Blessed Plot II: Britain From Above

Here’s an interesting thing. Did you know that, the higher he is, the more Scottish Andrew Marr sounds? Stand him at street level and he doesn’t sound particularly Scottish at all. Perch him atop a skyscraper, like an odd, nervy little superhero, though, and he begins to sound quite a wee bit more Scottish. Go so far as to stick him in a light aircraft, whisk him up a few thousand feet, and chuck him out the door, and you’ll find he gets very Scottish, very fast. Even with a parachute.

By extrapolation, the evidence would suggest that, were he ever to be blasted into space, Marr would make a noise like Duncan Macrae. I’m not sure what to make of this phenomenon.

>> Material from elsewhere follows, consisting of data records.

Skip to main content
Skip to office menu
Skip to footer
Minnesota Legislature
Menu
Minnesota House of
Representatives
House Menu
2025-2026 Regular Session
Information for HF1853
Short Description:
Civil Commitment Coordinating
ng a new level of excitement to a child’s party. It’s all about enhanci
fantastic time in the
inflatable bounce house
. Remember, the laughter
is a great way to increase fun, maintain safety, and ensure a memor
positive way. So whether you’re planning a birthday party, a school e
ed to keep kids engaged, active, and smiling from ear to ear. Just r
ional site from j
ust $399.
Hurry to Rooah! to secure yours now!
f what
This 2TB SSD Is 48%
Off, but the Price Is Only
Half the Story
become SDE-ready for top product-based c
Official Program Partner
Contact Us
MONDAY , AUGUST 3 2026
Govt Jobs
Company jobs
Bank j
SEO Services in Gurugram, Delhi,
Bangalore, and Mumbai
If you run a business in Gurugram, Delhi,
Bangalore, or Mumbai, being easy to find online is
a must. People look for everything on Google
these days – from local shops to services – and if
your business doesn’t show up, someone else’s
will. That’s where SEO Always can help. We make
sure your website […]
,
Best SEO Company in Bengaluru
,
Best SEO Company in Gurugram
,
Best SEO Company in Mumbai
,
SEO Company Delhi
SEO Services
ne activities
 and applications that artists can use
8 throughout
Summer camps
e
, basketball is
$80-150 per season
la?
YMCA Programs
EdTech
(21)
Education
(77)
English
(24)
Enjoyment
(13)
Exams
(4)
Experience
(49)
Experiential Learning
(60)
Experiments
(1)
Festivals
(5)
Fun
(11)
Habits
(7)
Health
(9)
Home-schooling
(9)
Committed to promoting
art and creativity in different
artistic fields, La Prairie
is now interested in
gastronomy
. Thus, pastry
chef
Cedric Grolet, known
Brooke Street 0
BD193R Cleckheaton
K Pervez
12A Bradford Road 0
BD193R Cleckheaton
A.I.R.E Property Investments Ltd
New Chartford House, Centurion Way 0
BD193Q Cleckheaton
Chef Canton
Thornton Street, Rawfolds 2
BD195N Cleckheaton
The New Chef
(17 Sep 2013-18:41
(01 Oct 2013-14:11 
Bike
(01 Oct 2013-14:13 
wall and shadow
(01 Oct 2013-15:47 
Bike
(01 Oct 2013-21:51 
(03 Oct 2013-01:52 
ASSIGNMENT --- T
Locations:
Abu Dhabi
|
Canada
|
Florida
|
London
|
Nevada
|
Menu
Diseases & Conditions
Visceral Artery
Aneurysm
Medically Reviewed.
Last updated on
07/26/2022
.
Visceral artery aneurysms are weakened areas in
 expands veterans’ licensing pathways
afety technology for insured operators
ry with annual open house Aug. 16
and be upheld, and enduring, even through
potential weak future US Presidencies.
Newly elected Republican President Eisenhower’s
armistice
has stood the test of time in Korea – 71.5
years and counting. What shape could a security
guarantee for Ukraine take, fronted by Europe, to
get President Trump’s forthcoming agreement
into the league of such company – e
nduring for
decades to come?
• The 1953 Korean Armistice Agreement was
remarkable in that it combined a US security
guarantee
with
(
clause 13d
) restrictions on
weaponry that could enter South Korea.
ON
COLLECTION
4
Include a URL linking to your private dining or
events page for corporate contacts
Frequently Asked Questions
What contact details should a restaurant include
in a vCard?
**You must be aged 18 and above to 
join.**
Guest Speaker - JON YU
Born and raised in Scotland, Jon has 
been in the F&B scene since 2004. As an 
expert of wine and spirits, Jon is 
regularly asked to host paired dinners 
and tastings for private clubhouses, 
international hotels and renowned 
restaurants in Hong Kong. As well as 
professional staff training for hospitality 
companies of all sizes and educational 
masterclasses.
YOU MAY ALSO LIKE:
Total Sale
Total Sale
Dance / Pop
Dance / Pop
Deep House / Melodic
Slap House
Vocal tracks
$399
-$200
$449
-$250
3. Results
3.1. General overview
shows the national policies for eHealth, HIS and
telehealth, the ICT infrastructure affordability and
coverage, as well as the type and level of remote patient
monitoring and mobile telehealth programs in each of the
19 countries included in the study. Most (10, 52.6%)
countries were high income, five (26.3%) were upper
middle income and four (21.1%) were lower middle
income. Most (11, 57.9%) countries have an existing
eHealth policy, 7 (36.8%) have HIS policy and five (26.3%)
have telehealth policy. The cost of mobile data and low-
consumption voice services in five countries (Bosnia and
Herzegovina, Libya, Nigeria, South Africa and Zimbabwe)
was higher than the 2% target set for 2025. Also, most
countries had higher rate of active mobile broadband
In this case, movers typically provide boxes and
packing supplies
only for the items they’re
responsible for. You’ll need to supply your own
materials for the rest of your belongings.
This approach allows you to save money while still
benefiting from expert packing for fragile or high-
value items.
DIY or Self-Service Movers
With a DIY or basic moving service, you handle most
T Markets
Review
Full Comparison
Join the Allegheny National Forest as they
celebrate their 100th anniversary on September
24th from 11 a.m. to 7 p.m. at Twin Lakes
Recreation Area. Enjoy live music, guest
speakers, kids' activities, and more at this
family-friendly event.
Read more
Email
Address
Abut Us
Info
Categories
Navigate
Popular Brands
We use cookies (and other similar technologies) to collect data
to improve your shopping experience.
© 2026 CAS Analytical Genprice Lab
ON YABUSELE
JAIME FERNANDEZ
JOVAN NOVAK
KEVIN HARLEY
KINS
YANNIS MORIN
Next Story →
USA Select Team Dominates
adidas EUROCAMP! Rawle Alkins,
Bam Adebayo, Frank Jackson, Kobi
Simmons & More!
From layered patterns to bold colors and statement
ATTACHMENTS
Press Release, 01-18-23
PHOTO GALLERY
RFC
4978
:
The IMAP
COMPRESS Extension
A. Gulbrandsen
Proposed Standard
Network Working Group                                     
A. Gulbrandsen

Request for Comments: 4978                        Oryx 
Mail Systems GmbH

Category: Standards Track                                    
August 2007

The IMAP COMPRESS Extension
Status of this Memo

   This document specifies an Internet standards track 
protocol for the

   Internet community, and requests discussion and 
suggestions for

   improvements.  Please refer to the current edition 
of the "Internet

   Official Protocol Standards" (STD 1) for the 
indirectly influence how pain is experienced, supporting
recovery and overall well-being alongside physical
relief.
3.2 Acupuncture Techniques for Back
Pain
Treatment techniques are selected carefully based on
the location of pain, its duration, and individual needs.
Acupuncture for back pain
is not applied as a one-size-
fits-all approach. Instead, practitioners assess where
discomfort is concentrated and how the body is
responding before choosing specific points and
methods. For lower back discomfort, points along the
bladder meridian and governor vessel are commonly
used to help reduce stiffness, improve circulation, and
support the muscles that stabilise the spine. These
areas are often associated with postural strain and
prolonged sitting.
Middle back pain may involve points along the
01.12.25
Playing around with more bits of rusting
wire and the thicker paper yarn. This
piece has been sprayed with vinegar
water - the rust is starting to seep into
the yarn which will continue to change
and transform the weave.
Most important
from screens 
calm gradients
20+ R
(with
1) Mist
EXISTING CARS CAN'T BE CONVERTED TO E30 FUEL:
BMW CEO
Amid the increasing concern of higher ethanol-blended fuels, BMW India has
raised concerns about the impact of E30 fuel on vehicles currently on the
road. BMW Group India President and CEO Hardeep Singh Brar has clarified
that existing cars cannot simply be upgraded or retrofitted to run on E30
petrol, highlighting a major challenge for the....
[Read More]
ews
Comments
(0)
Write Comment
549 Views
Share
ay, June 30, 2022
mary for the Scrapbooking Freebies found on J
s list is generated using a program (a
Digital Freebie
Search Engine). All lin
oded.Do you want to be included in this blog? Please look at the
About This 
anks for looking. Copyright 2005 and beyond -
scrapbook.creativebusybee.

But I can’t help feeling it’s significant.

Exciting scenes of Andrew Marr tandem jumping and sounding Scottish have been heavily employed in the heavy advertising the BBC has been doing for Britain From Above . Watching our political broadcasters grow increasingly batty as they get older has long been a cherished British pastime, of course, from Robin Day through to Trevor MacDonald’s successful campaign to turn himself into Zebedee. The greatest recent example is David Dimbleby, who has gone rogue without anyone noticing, even despite the evidence he presented in his 2005 series A Picture Of Britain, which might have better been titled “The Day Dimbleby Went Mad,” consisting as it mostly did of him bombing around in his jeep, cackling, striking heroic poses and generally just acting strange. The scene in which, while discussing Coleridge, he reenacted a bad drug trip in the style of an old Shamen video has to be seen to be believed.

But you have to worry about Marr. He’s still relatively young, and there is the chance he might yet have ambitions to do some more serious work along the lines of his excellent History of Modern Britain. All the same, he has been unable to resist throwing himself prematurely into his When I Am Old I Shall Wear Purple period. It all started, of course, with those pelvic thrusts in fishnets for Children in Need. Now, the BBC’s former political editor finds himself torn, unable to decide whether to be Jeremy Isaacs or Jeremy Beadle. A head for business, a body for sin.

Britain from Above crystallises his dilemma. Marr himself tries, fails, and tries again to find inside this meandering, aimless programme some great essay about the way the country works. The BBC, however, which has been promoting the series with increasing desperation – going so far as to shove some of its gimmicked-up map sequences into its news programmes as if they constituted a story – is counting that, when all else fails, we’ll still tune in for some Loony Marr. Hence all those fun-fun-fun trailers of him jumping out of a plane.

Two warnings, though. One: if you do want to see Andrew Marr dangling from a parachute in a funny helmet, you’ll need to wait until episode two. And, two: Britain from Above is so incredibly boring the chances of anyone making it to episode two alive are slim.

A great deal of it is given over to those satellite shots you might have seen on the news, showing the country criss-crossed with glowing, computer-generated networks of lines, illustrating things like London taxis being tracked by GPS systems or the number of telephone calls being made. These lines are pretty. But I’m not sure they warrant a whole series, especially when the information they communicate boils down to revelations such as: cities contain more people than villages; people make a lot of phone calls; and roads get busier at rush hour.

As it is, the best sequences have nothing to do with flashing lines or tediously half-hearted explanations of how the sewage system works. They are, plainly, the simple, symphonic aerial shots of the country; bird’s eye views of grand, grey-green little Britain and her tiny citizens going about their business, unadorned by flash computer effects. If they’d just strung together an hour of this genuinely poetic footage, with some nice relaxing music – “Sailing By,” maybe – it would be a chill-out masterpiece. No narration. Well, maybe a friendly, reassuring voice fading in occasionally to whisper, “Everything is going to be alright.”